Shimaa Ahmed
Trustworthy Speech Technologies
Research Abstract:
Machine Learning (ML) systems power our everyday interactions with digital services. Social media platforms, smart devices, and governments employ ML for a myriad of tasks, including identity recognition, targeted advertising, facial recognition, speech recognition, and personalization of user experiences. The widespread adoption of ML systems, however, comes at a considerable societal cost in terms of privacy, bias, and trust. ML applications raise concerns about data privacy, as individuals’ information is collected, analyzed, and potentially shared without their consent. In the realm of public safety, the use of ML in surveillance can encroach upon individuals’ rights and amplify concerns about abuse of power. Furthermore, ML algorithms used in decision-making processes can perpetuate bias and discrimination, affecting the fairness and justice of outcomes. Finally, the spread of misinformation through ML-generated deepfakes challenges the integrity of free speech and trust in digital media. These examples emphasize the need to develop frameworks that ensure a responsible deployment of these technologies. Through my research, I examine the risks posed by ML algorithms and develop robust systems to mitigate these risks and empower users with agency over their personal data.

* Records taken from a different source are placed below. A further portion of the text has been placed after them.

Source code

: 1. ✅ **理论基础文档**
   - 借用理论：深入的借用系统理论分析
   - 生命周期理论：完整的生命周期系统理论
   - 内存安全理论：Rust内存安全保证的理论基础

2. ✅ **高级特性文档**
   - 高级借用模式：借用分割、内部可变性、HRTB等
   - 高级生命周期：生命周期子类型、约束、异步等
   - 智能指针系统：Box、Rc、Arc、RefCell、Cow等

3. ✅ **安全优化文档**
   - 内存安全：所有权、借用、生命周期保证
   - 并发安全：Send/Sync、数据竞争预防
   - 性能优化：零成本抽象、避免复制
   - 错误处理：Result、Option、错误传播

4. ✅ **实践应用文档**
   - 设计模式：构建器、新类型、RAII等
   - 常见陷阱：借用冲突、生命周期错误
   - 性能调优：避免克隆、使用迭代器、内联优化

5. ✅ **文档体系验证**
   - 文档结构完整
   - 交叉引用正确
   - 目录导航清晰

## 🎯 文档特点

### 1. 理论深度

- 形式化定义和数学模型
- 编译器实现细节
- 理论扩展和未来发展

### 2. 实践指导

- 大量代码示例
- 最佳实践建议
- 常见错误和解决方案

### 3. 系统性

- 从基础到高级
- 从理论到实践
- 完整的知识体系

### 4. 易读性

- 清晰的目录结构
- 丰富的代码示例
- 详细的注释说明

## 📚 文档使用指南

Specifically, I have explored different ubiquitous ML applications encompassing various data modalities such as speech, text, and vision. In my future work, I will focus on understanding data privacy and ownership, interpretability, and model provenance in the generative AI era.
Bio:
Shimaa Ahmed is a Ph.D. dissertator in the Electrical and Computer Engineering Department at the University of Wisconsin-Madison under the supervision of Prof. Kassem Fawaz. She also works as a graduate student lecturer at UW-Madison teaching a Capstone course on machine learning applications. Shimaa's research interests include trustworthy machine learning, speech technologies, and privacy and security. Her dissertation focuses on developing systems and tools for the practical and responsible deployment of machine learning systems. She has presented her research through conferences and invited talks. Shimaa currently mentors three graduate students, two undergraduates, and a high school student. She is an active member of the Women in ECE group at UW-Madison and she hosted a session for the Expand Your Horizon career exploration day for girls and non-binary youth in middle school in April 2023. Upon the completion of her Ph.D. degree in December 2023, Shimaa intends to pursue a career in academic research and teaching. She received her B.Sc. and M.Sc. degrees with distinction in Electrical and Computer Engineering from Ain Shams University, Cairo, Egypt.